Friday, January 27, 2012

Ron Paul (Never) Made Money from and Used Hate

Today, thanks to an article in the Washington Post entitled "Ron Paul signed off on racist newsletters in the 1990s, associates say," people can finally affirm, with confidence, the exact same things most people have been claiming for months:
[People] close to Paul’s operations said he was deeply involved in the company that produced the [racist] newsletters, Ron Paul & Associates, and closely monitored its operations, signing off on articles and speaking to staff members virtually every day.

“It was his newsletter, and it was under his name, so he always got to see the final product. . . . He would proof it,’’ said Renae Hathway, a former secretary in Paul’s company and a supporter of the Texas congressman.
The Paulite rationalization has always been that he didn't mean these things published under his own name. And, more importantly, he didn't know.
Yet a review of his enterprises reveals a sharp-eyed businessman who for nearly two decades oversaw the company and a nonprofit foundation, intertwining them with his political career. The newsletters, which were launched in the mid-1980s and bore such names as the Ron Paul Survival Report, were produced by a company Paul dissolved in 2001.

The company shared offices with his campaigns and foundation at various points, according to those familiar with the operation. Public records show Paul’s wife and daughter were officers of the newsletter company and foundation; his daughter also served as his campaign treasurer.
Apparently, the "not knowing" defense, besides eroding under the whole doctrine of personal responsibility and agency that his libertarianism advocates, also falls apart when it turns out that he did know and exploited ethnic hatred and suspicion for a greater circulation:
A person involved in Paul’s businesses, who spoke on condition of anonymity to avoid criticizing a former employer, said Paul and his associates decided in the late 1980s to try to increase sales by making the newsletters more provocative. They discussed adding controversial material, including racial statements, to help the business, the person said.

“It was playing on a growing racial tension, economic tension, fear of government,’’ said the person, who supports Paul’s economic policies but is not backing him for president. “I’m not saying Ron believed this stuff. It was good copy. Ron Paul is a shrewd businessman.’’
And, unsurprisingly, it netted him a payday, which, one supposes, doesn't matter when money is a universal good and the means of its earning irrelevant:
It is unclear precisely how much money Paul made from his newsletters, but during the years he was publishing them, he reduced his debts and substantially increased his net worth, according to his congressional and presidential disclosure reports. In 1984, he reported debt of up to $765,000, most of which was gone by 1995, when he reported a net worth of up to $3.3 million. Last year, he reported a net worth up to $5.2 million.
Who can begrudge a man making a buck? Even after surely losing hundreds of thousands of dollars—if not millions—on his failed 1988 presidential campaign? Unless he specifically markets himself to hate groups.
Ed Crane, the longtime president of the libertarian Cato Institute, said he met Paul for lunch during this period, and the two men discussed direct-mail solicitations, which Paul was sending out to interest people in his newsletters. They agreed that “people who have extreme views” are more likely than others to respond.
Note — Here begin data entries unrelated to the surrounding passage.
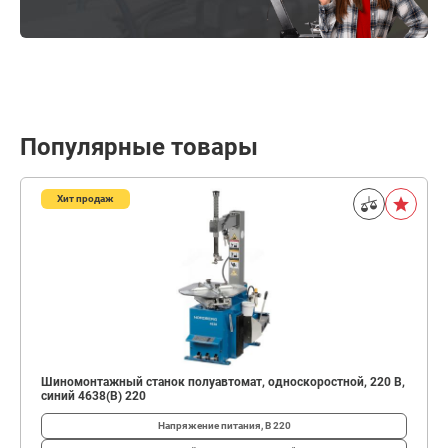
Популярные товары
Хит продаж
Шиномонтажный станок полуавтомат, односкоростной, 220 В,
синий 4638(B) 220
Напряжение питания, В
220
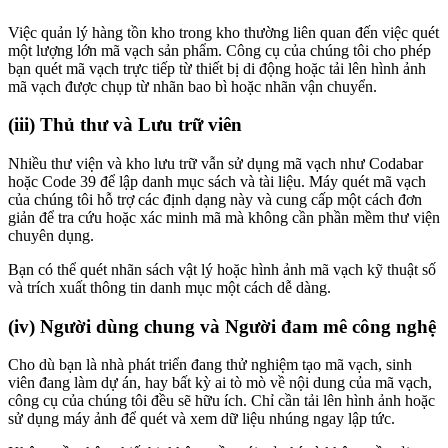
Việc quản lý hàng tồn kho trong kho thường liên quan đến việc quét
một lượng lớn mã vạch sản phẩm. Công cụ của chúng tôi cho phép
bạn quét mã vạch trực tiếp từ thiết bị di động hoặc tải lên hình ảnh
mã vạch được chụp từ nhãn bao bì hoặc nhãn vận chuyển.
(iii) Thủ thư và Lưu trữ viên
Nhiều thư viện và kho lưu trữ vẫn sử dụng mã vạch như Codabar
hoặc Code 39 để lập danh mục sách và tài liệu. Máy quét mã vạch
của chúng tôi hỗ trợ các định dạng này và cung cấp một cách đơn
giản để tra cứu hoặc xác minh mã mà không cần phần mềm thư viện
chuyên dụng.
Bạn có thể quét nhãn sách vật lý hoặc hình ảnh mã vạch kỹ thuật số
và trích xuất thông tin danh mục một cách dễ dàng.
(iv) Người dùng chung và Người đam mê công nghệ
Cho dù bạn là nhà phát triển đang thử nghiệm tạo mã vạch, sinh
viên đang làm dự án, hay bất kỳ ai tò mò về nội dung của mã vạch,
công cụ của chúng tôi đều sẽ hữu ích. Chỉ cần tải lên hình ảnh hoặc
sử dụng máy ảnh để quét và xem dữ liệu nhúng ngay lập tức.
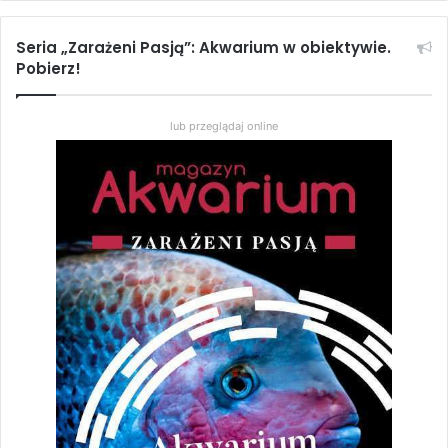
Seria „Zarażeni Pasją”: Akwarium w obiektywie.
Pobierz!
lub przeglądaj online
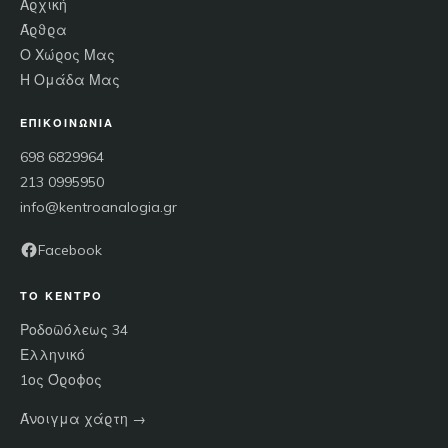
Αρχική
Άρθρα
Ο Χώρος Μας
Η Ομάδα Μας
ΕΠΙΚΟΙΝΩΝΊΑ
698 6829964
213 0995950
info@kentroanalogia.gr
Facebook
ΤΟ ΚΈΝΤΡΟ
Ροδοπόλεως 34
Ελληνικό
1ος Όροφος
Άνοιγμα χάρτη →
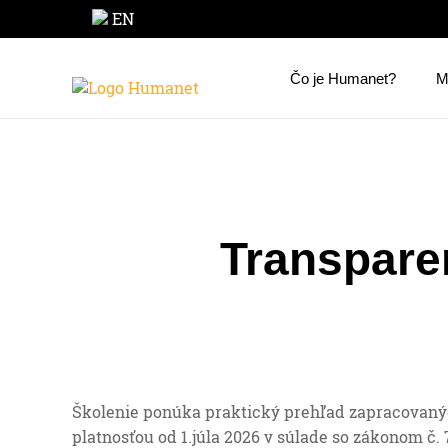
EN
Čo je Humanet?
M
Transpare
Školenie ponúka praktický prehľad zapracovaný
platnosťou od 1.júla 2026 v súlade so zákonom č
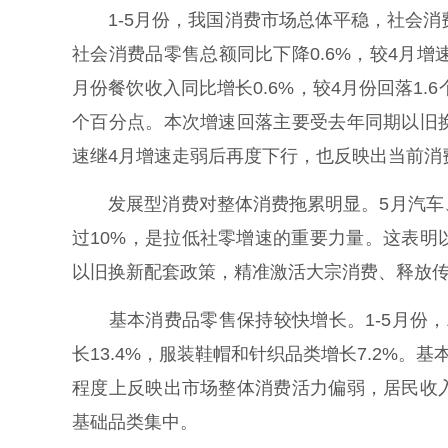
1-5月份，我国消费市场总体平稳，社会消费品
社会消费品零售总额同比下降0.6%，较4月增速
月份餐饮收入同比增长0.6%，较4月份回落1.6
个百分点。本次增速回落主要受去年同期以旧
速继4月增速走弱后再度下行，也反映出当前消
发展型消费对整体消费拖累明显。5月汽车、
过10%，是拉低社零增速的重要力量。这表
以旧换新配套政策，精准激活大宗消费、释放
基本消费品零售保持较快增长。1-5月份，粮
长13.4%，服装鞋帽和针织品类增长7.2%。
程度上反映出市场整体消费活力偏弱，居民收
基础品类集中。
Crane said Paul reported getting his best response when he used a mailing list from the now-defunct newspaper Spotlight, which was widely considered anti-Semitic and racist.
Dondero Rittberg said he witnessed Paul proofing, editing and signing off on his newsletters in the mid-1990s.

“The real big money came from some of that racially tinged stuff, but he also had to keep his libertarian supporters, and they weren’t at all comfortable with that,’’ he said.
If only rational actors actually avoided money tainted by social malice and didn't court it, and if only social malice obeyed rational-actor theory. Or maybe, in the latter case, it did.